Consider two employees, Julia and Jane. Julia already enjoys going to the gym, gets regular checkups, and watches her diet. Jane is a smoker, works an extra job that deprives her of sleep, and is 30 pounds overweight.
Enter the wellness program. Which employee do we think is more likely to participate? You'd assume it's Julia.
Study co-author Damon Jones of the University of Chicago explains:
With an observational study, at the end of the year, we compare participants (mostly Julias) to non-participants (mostly Janes). If we find a difference in health and spending, it could be because Julia was healthier to begin with.
With a randomized controlled trial, we avoid this concern.We take half the Julias and half the Janes and put them in a control group. Then we take the other halves and put them in the treatment group, who can access the wellness program.We know the two groups are now roughly similar to begin with.

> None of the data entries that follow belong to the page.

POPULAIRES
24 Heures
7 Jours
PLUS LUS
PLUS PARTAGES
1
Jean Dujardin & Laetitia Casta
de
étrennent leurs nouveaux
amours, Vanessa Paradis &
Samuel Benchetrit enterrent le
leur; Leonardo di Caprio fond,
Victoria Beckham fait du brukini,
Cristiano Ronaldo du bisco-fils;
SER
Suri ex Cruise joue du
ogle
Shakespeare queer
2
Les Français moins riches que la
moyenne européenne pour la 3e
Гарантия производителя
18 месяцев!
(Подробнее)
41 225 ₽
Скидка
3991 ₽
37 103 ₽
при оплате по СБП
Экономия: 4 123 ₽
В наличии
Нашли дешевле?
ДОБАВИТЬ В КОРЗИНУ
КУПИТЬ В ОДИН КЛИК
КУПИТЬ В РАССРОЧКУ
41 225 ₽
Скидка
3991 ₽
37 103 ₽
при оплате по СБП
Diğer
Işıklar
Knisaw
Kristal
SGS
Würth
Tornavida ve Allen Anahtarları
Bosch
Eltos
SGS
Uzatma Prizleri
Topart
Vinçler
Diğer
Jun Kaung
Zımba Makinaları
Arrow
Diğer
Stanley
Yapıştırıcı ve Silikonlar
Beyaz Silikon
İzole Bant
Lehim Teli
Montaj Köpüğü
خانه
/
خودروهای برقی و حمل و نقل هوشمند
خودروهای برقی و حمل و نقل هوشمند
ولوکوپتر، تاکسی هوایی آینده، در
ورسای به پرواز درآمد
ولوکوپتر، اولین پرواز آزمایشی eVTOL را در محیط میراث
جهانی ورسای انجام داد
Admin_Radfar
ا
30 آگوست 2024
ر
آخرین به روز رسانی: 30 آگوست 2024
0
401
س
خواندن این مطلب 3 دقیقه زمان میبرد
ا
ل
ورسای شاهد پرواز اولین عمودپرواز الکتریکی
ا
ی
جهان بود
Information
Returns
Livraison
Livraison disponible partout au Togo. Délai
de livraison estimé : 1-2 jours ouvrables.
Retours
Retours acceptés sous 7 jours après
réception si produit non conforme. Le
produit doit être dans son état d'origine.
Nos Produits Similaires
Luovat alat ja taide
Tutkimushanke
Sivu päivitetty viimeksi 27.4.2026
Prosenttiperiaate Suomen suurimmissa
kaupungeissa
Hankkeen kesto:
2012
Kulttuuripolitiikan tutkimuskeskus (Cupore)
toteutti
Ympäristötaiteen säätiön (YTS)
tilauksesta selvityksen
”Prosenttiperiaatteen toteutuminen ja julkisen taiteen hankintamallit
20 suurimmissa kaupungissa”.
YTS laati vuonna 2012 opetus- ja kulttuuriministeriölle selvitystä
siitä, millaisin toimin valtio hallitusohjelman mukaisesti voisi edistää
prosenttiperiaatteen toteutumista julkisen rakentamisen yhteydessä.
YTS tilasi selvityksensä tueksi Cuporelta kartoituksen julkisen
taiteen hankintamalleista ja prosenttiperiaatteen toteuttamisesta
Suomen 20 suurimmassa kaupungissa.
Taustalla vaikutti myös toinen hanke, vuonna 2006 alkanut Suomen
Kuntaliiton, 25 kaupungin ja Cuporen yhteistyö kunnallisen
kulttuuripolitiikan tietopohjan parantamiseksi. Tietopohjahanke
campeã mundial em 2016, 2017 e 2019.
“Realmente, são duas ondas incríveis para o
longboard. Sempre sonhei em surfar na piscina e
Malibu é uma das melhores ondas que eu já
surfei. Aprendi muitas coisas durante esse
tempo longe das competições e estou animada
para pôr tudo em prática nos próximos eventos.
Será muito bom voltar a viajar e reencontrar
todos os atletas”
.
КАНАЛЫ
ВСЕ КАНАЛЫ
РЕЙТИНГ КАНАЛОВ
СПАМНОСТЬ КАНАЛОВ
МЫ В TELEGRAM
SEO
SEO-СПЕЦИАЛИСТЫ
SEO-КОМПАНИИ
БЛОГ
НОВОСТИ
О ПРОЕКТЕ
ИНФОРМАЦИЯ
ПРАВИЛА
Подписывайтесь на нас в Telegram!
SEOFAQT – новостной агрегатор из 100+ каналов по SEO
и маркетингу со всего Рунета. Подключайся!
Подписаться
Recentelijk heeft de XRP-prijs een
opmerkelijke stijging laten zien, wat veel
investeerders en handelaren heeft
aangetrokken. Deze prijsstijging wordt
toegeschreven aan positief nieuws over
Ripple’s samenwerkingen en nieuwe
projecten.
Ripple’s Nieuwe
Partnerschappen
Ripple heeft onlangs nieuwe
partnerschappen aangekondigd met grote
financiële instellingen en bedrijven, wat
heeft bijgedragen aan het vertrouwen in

So, at the end of the year, any differences are due to the wellness program, and not pre-existing differences.
If there are any differences, that is.
The study, just out from the National Bureau of Economic Research and funded by federal and nonprofit research grants, is likely to be unpopular among workplace wellness advocates who stress the programs' benefits.
Anticipating potential pushback, the researchers did their best to ensure that the university wellness program they followed was top shelf, said study co-author Julian Reif of the University of Illinois at Urbana-Champaign. It included on-campus health screening, online assessments, a large suite of wellness activities and financial rewards for completing steps in the program.
"We don't think you can criticize it in the sense of saying, 'Well, that's not a very strong wellness program,' " he said. "We relied on industry guidelines and designed our workplace wellness program to be as effective as possible."
The study's authors do acknowledge that it may take longer for a wellness program to show results, and plan to continue their study for four more years.
"We don't have a particular stance on whether these programs work or don't work, Molitor said. "We're also open-minded regarding the possibility for effects to emerge in the long run when they don't in the short run."
The team has measured but not yet analyzed "biometric" outcomes, such as changes in blood pressure or cholesterol. That's their next task, they say.
For now, Molitor says, the study suggests that workplaces that adopt wellness programs should not expect immediate results.
Another finding: Offering a $100 reward for participating appears to be almost as good as a $200 reward, in terms of spurring participation, so that level of financial incentive may suffice.
And one concern the study raises: Smokers were among the employees least likely to participate in the wellness program, Molitor said.
"How are you going to impact their behavior if they don't show up and participate?" he said. "So these broad-stroke wellness programs may not be effective at targeting certain groups of employees who may need it the most."
Ultimately, the researchers say, they hope their study will highlight the pitfalls of typical studies on workplace wellness programs. If they had done a typical observational study with their big data set — even trying hard to offset the effects of self-selection -- they could have come out thinking the wellness program affected health, Molitor said.
"Our main hope is that this study provide credible evidence on the impacts of these programs in a space where credible evidence is lacking for how big of an issue workplace wellness is," he said.